Items taken from a data source:

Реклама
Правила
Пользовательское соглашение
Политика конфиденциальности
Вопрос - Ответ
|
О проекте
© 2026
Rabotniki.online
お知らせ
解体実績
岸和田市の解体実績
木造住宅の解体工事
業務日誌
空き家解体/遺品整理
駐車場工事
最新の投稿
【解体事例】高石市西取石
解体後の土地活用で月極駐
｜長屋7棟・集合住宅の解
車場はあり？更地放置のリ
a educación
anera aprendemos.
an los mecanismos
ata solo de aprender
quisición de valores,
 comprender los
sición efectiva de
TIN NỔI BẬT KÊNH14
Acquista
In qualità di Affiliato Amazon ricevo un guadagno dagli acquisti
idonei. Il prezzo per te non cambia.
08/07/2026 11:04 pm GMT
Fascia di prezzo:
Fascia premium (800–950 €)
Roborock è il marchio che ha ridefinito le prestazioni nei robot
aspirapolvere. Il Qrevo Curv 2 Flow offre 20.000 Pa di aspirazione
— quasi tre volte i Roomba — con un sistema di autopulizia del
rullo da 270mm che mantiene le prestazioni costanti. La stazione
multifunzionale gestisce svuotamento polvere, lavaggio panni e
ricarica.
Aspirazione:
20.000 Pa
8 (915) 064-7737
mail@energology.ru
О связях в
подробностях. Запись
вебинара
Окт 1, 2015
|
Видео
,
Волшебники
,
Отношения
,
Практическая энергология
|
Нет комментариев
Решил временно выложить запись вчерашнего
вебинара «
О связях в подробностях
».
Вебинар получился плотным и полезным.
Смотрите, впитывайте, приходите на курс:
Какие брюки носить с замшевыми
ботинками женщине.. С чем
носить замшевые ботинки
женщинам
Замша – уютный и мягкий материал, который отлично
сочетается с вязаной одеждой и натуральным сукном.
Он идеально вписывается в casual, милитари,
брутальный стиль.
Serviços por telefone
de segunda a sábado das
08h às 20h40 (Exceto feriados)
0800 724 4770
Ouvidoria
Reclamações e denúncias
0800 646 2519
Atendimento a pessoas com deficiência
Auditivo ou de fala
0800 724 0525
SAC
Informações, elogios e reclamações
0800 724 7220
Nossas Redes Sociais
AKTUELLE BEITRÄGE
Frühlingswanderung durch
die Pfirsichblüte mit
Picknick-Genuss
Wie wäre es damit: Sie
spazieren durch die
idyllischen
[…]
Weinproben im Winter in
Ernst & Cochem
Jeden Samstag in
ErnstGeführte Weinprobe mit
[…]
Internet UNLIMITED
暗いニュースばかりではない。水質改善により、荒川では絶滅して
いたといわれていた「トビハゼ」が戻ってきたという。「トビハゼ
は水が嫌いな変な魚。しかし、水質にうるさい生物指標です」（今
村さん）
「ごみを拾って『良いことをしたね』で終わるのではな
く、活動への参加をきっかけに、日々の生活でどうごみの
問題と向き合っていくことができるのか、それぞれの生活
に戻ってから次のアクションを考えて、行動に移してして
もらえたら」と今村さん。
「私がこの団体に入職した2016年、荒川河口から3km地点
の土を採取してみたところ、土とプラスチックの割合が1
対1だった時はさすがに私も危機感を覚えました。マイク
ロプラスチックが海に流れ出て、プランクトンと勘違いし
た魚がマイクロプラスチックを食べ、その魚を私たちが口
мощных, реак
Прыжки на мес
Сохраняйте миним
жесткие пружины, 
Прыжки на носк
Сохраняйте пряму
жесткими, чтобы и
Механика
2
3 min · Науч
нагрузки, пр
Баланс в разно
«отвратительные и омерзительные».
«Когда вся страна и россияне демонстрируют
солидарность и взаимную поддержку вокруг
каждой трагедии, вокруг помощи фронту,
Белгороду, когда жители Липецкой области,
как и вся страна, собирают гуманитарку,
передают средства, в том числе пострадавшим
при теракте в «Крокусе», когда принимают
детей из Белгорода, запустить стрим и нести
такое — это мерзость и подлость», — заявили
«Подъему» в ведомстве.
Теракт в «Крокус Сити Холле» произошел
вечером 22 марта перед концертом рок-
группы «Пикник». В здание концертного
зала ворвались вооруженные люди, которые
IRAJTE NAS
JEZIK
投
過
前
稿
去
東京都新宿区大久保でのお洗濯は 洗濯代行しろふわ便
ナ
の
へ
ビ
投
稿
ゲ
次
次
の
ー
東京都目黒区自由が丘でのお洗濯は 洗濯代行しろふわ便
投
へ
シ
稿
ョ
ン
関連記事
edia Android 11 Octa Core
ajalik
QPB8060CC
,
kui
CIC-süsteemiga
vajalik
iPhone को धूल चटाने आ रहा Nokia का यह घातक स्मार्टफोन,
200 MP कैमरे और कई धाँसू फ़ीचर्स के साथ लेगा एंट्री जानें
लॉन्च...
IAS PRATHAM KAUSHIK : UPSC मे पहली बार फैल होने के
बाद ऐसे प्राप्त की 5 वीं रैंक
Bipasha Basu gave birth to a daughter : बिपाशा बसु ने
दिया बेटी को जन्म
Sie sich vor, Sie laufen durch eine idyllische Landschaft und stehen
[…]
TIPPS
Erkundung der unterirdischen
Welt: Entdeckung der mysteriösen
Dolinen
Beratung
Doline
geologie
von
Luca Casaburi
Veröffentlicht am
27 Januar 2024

Exercise goal ::
Extract every line of text from the data above and repeat each line unchanged, in its original order.

Reply ::
Реклама
Правила
Пользовательское соглашение
Политика конфиденциальности
Вопрос - Ответ
|
О проекте
© 2026
Rabotniki.online
お知らせ
解体実績
岸和田市の解体実績
木造住宅の解体工事
業務日誌
空き家解体/遺品整理
駐車場工事
最新の投稿
【解体事例】高石市西取石
解体後の土地活用で月極駐
｜長屋7棟・集合住宅の解
車場はあり？更地放置のリ
a educación
anera aprendemos.
an los mecanismos
ata solo de aprender
quisición de valores,
 comprender los
sición efectiva de
TIN NỔI BẬT KÊNH14
Acquista
In qualità di Affiliato Amazon ricevo un guadagno dagli acquisti
idonei. Il prezzo per te non cambia.
08/07/2026 11:04 pm GMT
Fascia di prezzo:
Fascia premium (800–950 €)
Roborock è il marchio che ha ridefinito le prestazioni nei robot
aspirapolvere. Il Qrevo Curv 2 Flow offre 20.000 Pa di aspirazione
— quasi tre volte i Roomba — con un sistema di autopulizia del
rullo da 270mm che mantiene le prestazioni costanti. La stazione
multifunzionale gestisce svuotamento polvere, lavaggio panni e
ricarica.
Aspirazione:
20.000 Pa
8 (915) 064-7737
mail@energology.ru
О связях в
подробностях. Запись
вебинара
Окт 1, 2015
|
Видео
,
Волшебники
,
Отношения
,
Практическая энергология
|
Нет комментариев
Решил временно выложить запись вчерашнего
вебинара «
О связях в подробностях
».
Вебинар получился плотным и полезным.
Смотрите, впитывайте, приходите на курс:
Какие брюки носить с замшевыми
ботинками женщине.. С чем
носить замшевые ботинки
женщинам
Замша – уютный и мягкий материал, который отлично
сочетается с вязаной одеждой и натуральным сукном.
Он идеально вписывается в casual, милитари,
брутальный стиль.
Serviços por telefone
de segunda a sábado das
08h às 20h40 (Exceto feriados)
0800 724 4770
Ouvidoria
Reclamações e denúncias
0800 646 2519
Atendimento a pessoas com deficiência
Auditivo ou de fala
0800 724 0525
SAC
Informações, elogios e reclamações
0800 724 7220
Nossas Redes Sociais
AKTUELLE BEITRÄGE
Frühlingswanderung durch
die Pfirsichblüte mit
Picknick-Genuss
Wie wäre es damit: Sie
spazieren durch die
idyllischen
[…]
Weinproben im Winter in
Ernst & Cochem
Jeden Samstag in
ErnstGeführte Weinprobe mit
[…]
Internet UNLIMITED
暗いニュースばかりではない。水質改善により、荒川では絶滅して
いたといわれていた「トビハゼ」が戻ってきたという。「トビハゼ
は水が嫌いな変な魚。しかし、水質にうるさい生物指標です」（今
村さん）
「ごみを拾って『良いことをしたね』で終わるのではな
く、活動への参加をきっかけに、日々の生活でどうごみの
問題と向き合っていくことができるのか、それぞれの生活
に戻ってから次のアクションを考えて、行動に移してして
もらえたら」と今村さん。
「私がこの団体に入職した2016年、荒川河口から3km地点
の土を採取してみたところ、土とプラスチックの割合が1
対1だった時はさすがに私も危機感を覚えました。マイク
ロプラスチックが海に流れ出て、プランクトンと勘違いし
た魚がマイクロプラスチックを食べ、その魚を私たちが口
мощных, реак
Прыжки на мес
Сохраняйте миним
жесткие пружины, 
Прыжки на носк
Сохраняйте пряму
жесткими, чтобы и
Механика
2
3 min · Науч
нагрузки, пр
Баланс в разно
«отвратительные и омерзительные».
«Когда вся страна и россияне демонстрируют
солидарность и взаимную поддержку вокруг
каждой трагедии, вокруг помощи фронту,
Белгороду, когда жители Липецкой области,
как и вся страна, собирают гуманитарку,
передают средства, в том числе пострадавшим
при теракте в «Крокусе», когда принимают
детей из Белгорода, запустить стрим и нести
такое — это мерзость и подлость», — заявили
«Подъему» в ведомстве.
Теракт в «Крокус Сити Холле» произошел
вечером 22 марта перед концертом рок-
группы «Пикник». В здание концертного
зала ворвались вооруженные люди, которые
IRAJTE NAS
JEZIK
投
過
前
稿
去
東京都新宿区大久保でのお洗濯は 洗濯代行しろふわ便
ナ
の
へ
ビ
投
稿
ゲ
次
次
の
ー
東京都目黒区自由が丘でのお洗濯は 洗濯代行しろふわ便
投
へ
シ
稿
ョ
ン
関連記事
edia Android 11 Octa Core
ajalik
QPB8060CC
,
kui
CIC-süsteemiga
vajalik
iPhone को धूल चटाने आ रहा Nokia का यह घातक स्मार्टफोन,
200 MP कैमरे और कई धाँसू फ़ीचर्स के साथ लेगा एंट्री जानें
लॉन्च...
IAS PRATHAM KAUSHIK : UPSC मे पहली बार फैल होने के
बाद ऐसे प्राप्त की 5 वीं रैंक
Bipasha Basu gave birth to a daughter : बिपाशा बसु ने
दिया बेटी को जन्म
Sie sich vor, Sie laufen durch eine idyllische Landschaft und stehen
[…]
TIPPS
Erkundung der unterirdischen
Welt: Entdeckung der mysteriösen
Dolinen
Beratung
Doline
geologie
von
Luca Casaburi
Veröffentlicht am
27 Januar 2024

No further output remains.